It began with routine, the normal cleaning of his tank. And all miracles and tragedies begin this way—in the ordinary grime and rhythm of pedantic life.
But today, the status quo shifted. The smallest nudge rivets vase and sends it shattered across counter and floor. His little world crashes, but he is safe, roaming the neighbourhood of a kitchen bowl. Does he know that all has fallen to pieces, that shards of his small realm slit Owner’s hand and draw liquid pain—a clean laceration leaking life? Does he care that his realm cannot be restored, that a new world must be purchased for him to keep living? No, he floats oblivious to the reality outside his three-cups-of-water existence.
And don’t we insulate ourselves, so we are not touched by the crashes, the cuttings, the cataclysmic upsets of our world? Don’t we cushion and distance and Styrofoam-peanut ourselves into a protected living coffin . . . . safe from the dangers of life? All the while, we ignore the pathetic un-life of our existence.
Sometimes, whether on purpose or “accident”, our perfectly sufficient, boringly normal lives require deep shaking, so we realize that it is not circumstances that define our reality, but Redemption.
And so it happens, that in the transfer to the newly purchased world, he falls. Falls utterly. Out of water and hand and bowl and all that’s remotely familiar. Falls through suffocating air into a mausoleum—sink drain encloses him on every side, Owner unable to grasp his wriggling mass, he flails onto sieve, suspended, trapped, sentenced to die in the void.
Owner scrambles for tools, to wrest free the drain nuts. He runs water, washing the victim with life. Finally loosened, the opened drain reveals a terrible problem: two sieves separated by an impenetrable distance, and the dying pet stranded on the further rack.
And what else can be done for the helpless one? Water now spills into bucket under the sink, defacing the immaculate scene. The carnage waits hopeless and still. He will die. He will rot. His corpse eased through the sieve holes by eventual decomposition. And all seems lost. Owner says goodbye and walks away.
But in the minutes where life ebbs out, LIFE reawakens. And he stirs, perhaps shuddering at inevitable fate looming. But it is enough. Owner sees the struggle, and ignites into furious rescue. Running upstairs to find different tools, rushing back, heedless of the mess and danger; bending low to bring freedom.

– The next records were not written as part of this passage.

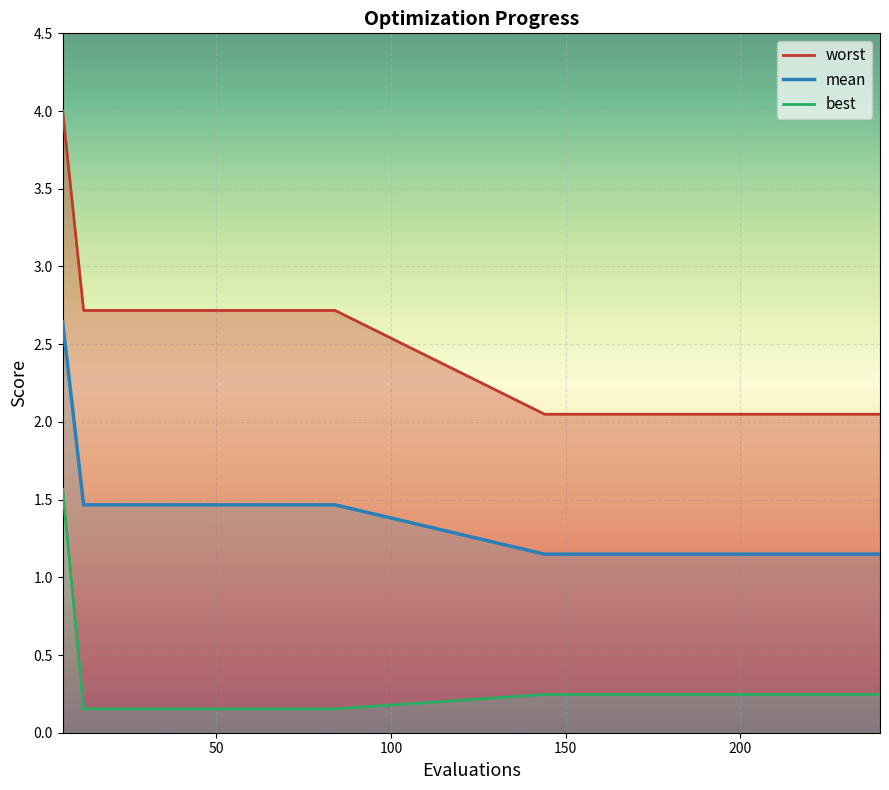

Reading left to right, extract all data points from this chart.

mean: 2.6	1.5	1.5	1.5	1.5	1.5	1.5	1.5	1.5	1.5	1.5	1.5	1.5	1.5	1.1	1.1	1.1	1.1	1.1
best: 1.6	0.2	0.2	0.2	0.2	0.2	0.2	0.2	0.2	0.2	0.2	0.2	0.2	0.2	0.2	0.2	0.2	0.2	0.2
worst: 4.0	2.7	2.7	2.7	2.7	2.7	2.7	2.7	2.7	2.7	2.7	2.7	2.7	2.7	2.0	2.0	2.0	2.0	2.0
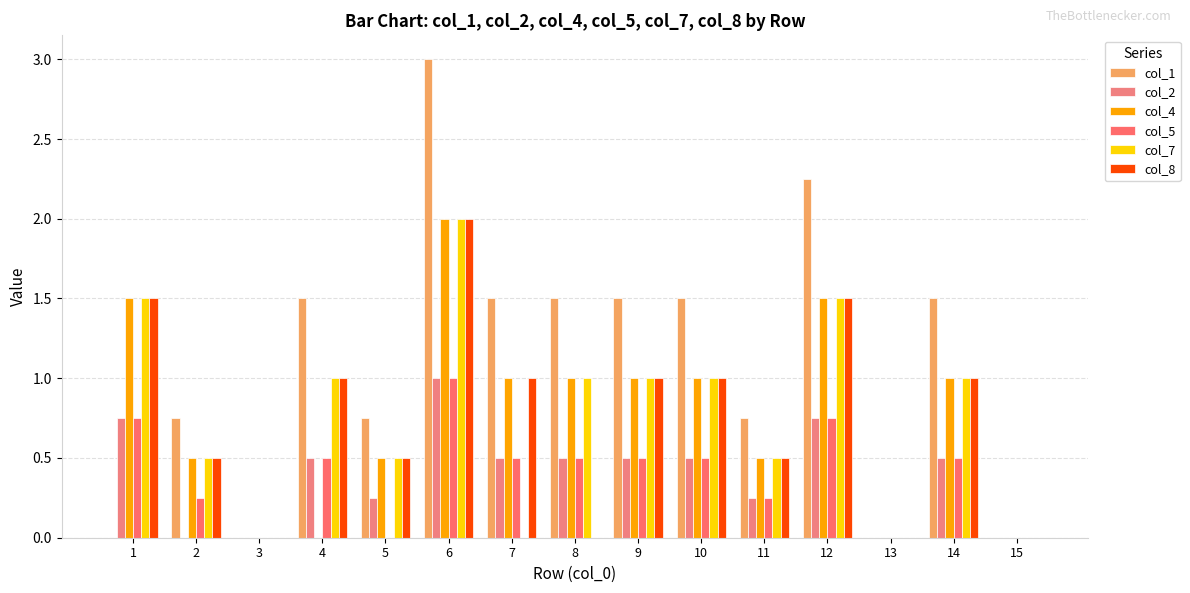

How many groups of bars are there?

15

And he is found! Owner reaches him, grabs him, and it hurts utterly, but brush with LIFE can hurt more than brush with DEATH.
And he is SAFE . . . though he cannot know it yet. Owner places him in new tank, and he lays dazed and weak in the sweet embrace of water. Paralyzed by terror, ache, and hope realized, he remains immobile. But his gills begin fluttering, and vitality courses miniature in his frame.
Owner puts the world back together, and waits. And Owner sleeps sound, and rescued one rests to life again. And in the morning, he devours offered food, and flourishes his plume in this new world.
And all returns to normal . . . but all has completely changed. And life cannot look the same, because the vase is different, because blood was lost, because tragedy struck and redemption rescued, and life was meant to be lived in this wonder.
Thomas is a Beta fish, but his life teaches. And him simply living and eating and swimming happy shows off his owner’s goodness. The difference between us and him isn’t so much circumstance or genus . . . it’s choice.
We have CHOICE to sing for our Maker. And Redemption ignites our forever song.